WORK REQUEST: Reproduce every line of text in the material below without changing anything, and leave the pictures out of your answer.

DATA LISTING:
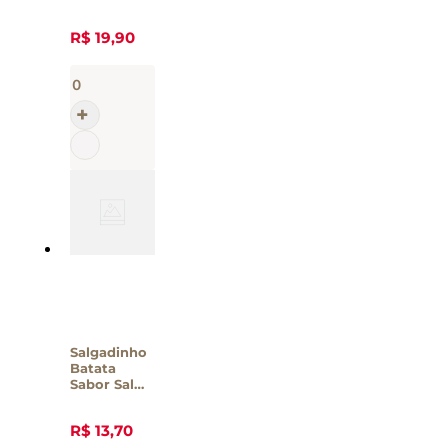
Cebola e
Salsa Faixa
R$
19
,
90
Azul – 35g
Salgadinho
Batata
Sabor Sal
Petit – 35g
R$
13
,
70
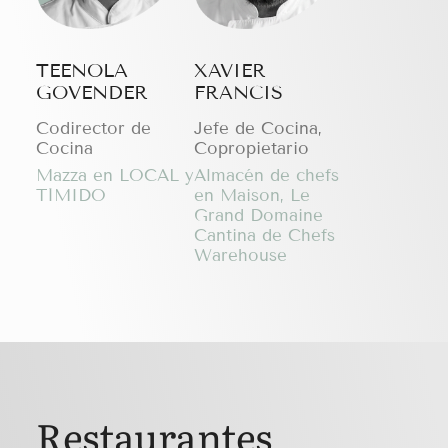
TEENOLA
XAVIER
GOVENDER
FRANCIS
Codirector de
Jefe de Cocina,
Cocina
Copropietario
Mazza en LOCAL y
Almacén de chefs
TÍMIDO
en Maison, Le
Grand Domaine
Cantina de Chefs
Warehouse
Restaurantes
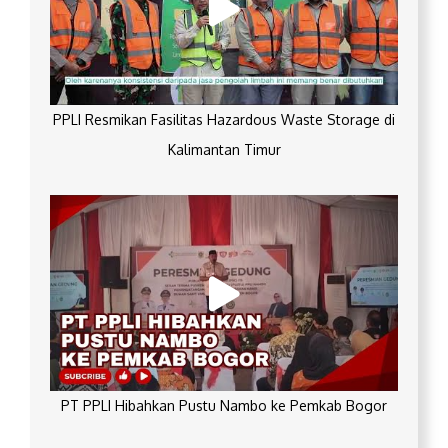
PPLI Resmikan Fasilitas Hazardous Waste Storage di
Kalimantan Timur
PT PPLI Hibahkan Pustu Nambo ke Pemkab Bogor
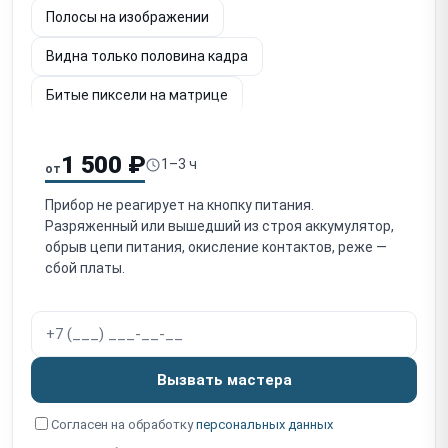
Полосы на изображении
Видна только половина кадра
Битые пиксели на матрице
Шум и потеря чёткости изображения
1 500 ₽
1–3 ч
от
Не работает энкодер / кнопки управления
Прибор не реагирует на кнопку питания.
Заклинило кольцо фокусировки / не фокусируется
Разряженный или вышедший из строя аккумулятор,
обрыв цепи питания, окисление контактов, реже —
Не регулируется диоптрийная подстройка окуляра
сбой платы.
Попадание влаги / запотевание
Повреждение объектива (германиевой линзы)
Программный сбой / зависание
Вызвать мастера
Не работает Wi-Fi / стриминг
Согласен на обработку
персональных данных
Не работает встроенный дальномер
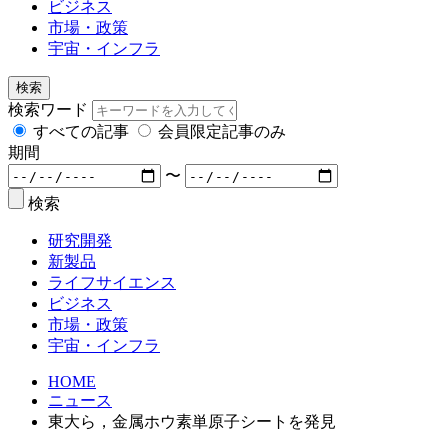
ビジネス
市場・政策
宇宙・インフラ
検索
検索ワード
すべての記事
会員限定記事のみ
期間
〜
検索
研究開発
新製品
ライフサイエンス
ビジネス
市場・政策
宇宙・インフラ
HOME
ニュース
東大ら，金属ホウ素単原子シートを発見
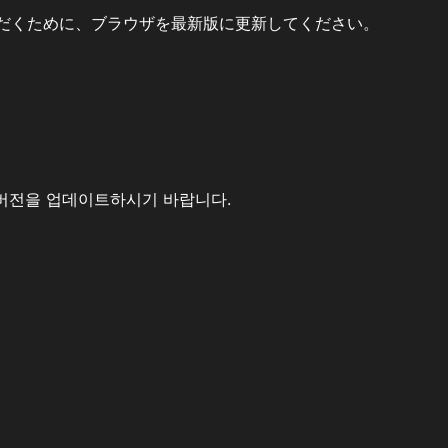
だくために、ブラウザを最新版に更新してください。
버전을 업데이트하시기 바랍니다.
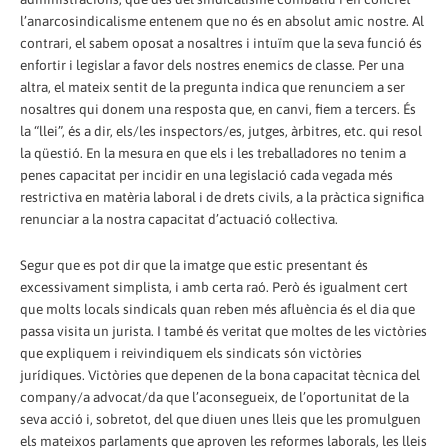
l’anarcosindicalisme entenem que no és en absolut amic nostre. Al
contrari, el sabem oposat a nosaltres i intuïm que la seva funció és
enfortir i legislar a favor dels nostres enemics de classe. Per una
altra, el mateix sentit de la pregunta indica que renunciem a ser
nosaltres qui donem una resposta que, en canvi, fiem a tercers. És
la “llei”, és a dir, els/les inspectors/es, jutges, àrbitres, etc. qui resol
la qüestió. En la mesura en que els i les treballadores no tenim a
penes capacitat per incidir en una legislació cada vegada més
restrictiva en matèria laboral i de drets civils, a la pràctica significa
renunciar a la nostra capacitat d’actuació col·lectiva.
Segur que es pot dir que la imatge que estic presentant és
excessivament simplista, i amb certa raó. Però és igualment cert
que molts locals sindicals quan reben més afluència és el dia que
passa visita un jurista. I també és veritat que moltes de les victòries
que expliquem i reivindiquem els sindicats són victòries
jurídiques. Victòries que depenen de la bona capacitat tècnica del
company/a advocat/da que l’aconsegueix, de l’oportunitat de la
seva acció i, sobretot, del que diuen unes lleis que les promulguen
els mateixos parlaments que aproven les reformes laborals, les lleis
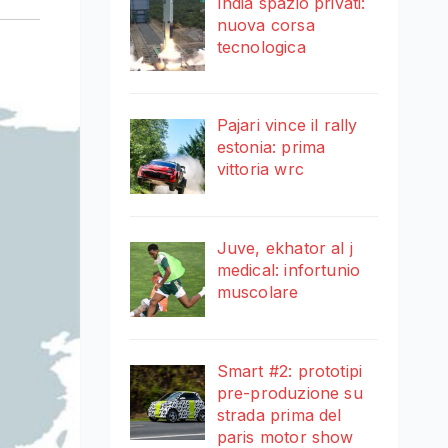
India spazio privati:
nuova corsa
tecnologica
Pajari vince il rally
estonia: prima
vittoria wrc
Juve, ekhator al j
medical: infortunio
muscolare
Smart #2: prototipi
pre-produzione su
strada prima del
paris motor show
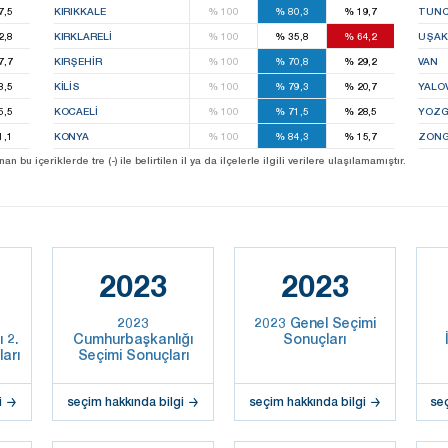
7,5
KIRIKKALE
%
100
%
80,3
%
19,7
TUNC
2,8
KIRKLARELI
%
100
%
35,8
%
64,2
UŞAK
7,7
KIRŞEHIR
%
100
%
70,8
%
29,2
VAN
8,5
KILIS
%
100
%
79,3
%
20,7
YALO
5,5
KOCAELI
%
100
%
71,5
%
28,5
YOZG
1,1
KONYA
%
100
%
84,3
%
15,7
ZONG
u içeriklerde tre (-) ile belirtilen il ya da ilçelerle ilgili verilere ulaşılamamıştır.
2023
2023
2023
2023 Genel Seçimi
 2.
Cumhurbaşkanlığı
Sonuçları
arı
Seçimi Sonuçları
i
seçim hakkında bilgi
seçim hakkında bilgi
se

WRITTEN RESPONSE:
Cebola e
Salsa Faixa
R$
19
,
90
Azul – 35g
Salgadinho
Batata
Sabor Sal
Petit – 35g
R$
13
,
70
TEENOLA
XAVIER
GOVENDER
FRANCIS
Codirector de
Jefe de Cocina,
Cocina
Copropietario
Mazza en LOCAL y
Almacén de chefs
TÍMIDO
en Maison, Le
Grand Domaine
Cantina de Chefs
Warehouse
Restaurantes
PPLI Resmikan Fasilitas Hazardous Waste Storage di
Kalimantan Timur
PT PPLI Hibahkan Pustu Nambo ke Pemkab Bogor
Полосы на изображении
Видна только половина кадра
Битые пиксели на матрице
Шум и потеря чёткости изображения
1 500 ₽
1–3 ч
от
Не работает энкодер / кнопки управления
Прибор не реагирует на кнопку питания.
Заклинило кольцо фокусировки / не фокусируется
Разряженный или вышедший из строя аккумулятор,
обрыв цепи питания, окисление контактов, реже —
Не регулируется диоптрийная подстройка окуляра
сбой платы.
Попадание влаги / запотевание
Повреждение объектива (германиевой линзы)
Программный сбой / зависание
Вызвать мастера
Не работает Wi-Fi / стриминг
Согласен на обработку
персональных данных
Не работает встроенный дальномер
ビジネス
市場・政策
宇宙・インフラ
検索
検索ワード
すべての記事
会員限定記事のみ
期間
〜
検索
研究開発
新製品
ライフサイエンス
ビジネス
市場・政策
宇宙・インフラ
HOME
ニュース
東大ら，金属ホウ素単原子シートを発見
だくために、ブラウザを最新版に更新してください。
버전을 업데이트하시기 바랍니다.
l’anarcosindicalisme entenem que no és en absolut amic nostre. Al
contrari, el sabem oposat a nosaltres i intuïm que la seva funció és
enfortir i legislar a favor dels nostres enemics de classe. Per una
altra, el mateix sentit de la pregunta indica que renunciem a ser
nosaltres qui donem una resposta que, en canvi, fiem a tercers. És
la “llei”, és a dir, els/les inspectors/es, jutges, àrbitres, etc. qui resol
la qüestió. En la mesura en que els i les treballadores no tenim a
penes capacitat per incidir en una legislació cada vegada més
restrictiva en matèria laboral i de drets civils, a la pràctica significa
renunciar a la nostra capacitat d’actuació col·lectiva.
Segur que es pot dir que la imatge que estic presentant és
excessivament simplista, i amb certa raó. Però és igualment cert
que molts locals sindicals quan reben més afluència és el dia que
passa visita un jurista. I també és veritat que moltes de les victòries
que expliquem i reivindiquem els sindicats són victòries
jurídiques. Victòries que depenen de la bona capacitat tècnica del
company/a advocat/da que l’aconsegueix, de l’oportunitat de la
seva acció i, sobretot, del que diuen unes lleis que les promulguen
els mateixos parlaments que aproven les reformes laborals, les lleis
India spazio privati:
nuova corsa
tecnologica
Pajari vince il rally
estonia: prima
vittoria wrc
Juve, ekhator al j
medical: infortunio
muscolare
Smart #2: prototipi
pre-produzione su
strada prima del
paris motor show
7,5
KIRIKKALE
%
100
%
80,3
%
19,7
TUNC
2,8
KIRKLARELI
%
100
%
35,8
%
64,2
UŞAK
7,7
KIRŞEHIR
%
100
%
70,8
%
29,2
VAN
8,5
KILIS
%
100
%
79,3
%
20,7
YALO
5,5
KOCAELI
%
100
%
71,5
%
28,5
YOZG
1,1
KONYA
%
100
%
84,3
%
15,7
ZONG
u içeriklerde tre (-) ile belirtilen il ya da ilçelerle ilgili verilere ulaşılamamıştır.
2023
2023
2023
2023 Genel Seçimi
 2.
Cumhurbaşkanlığı
Sonuçları
arı
Seçimi Sonuçları
i
seçim hakkında bilgi
seçim hakkında bilgi
se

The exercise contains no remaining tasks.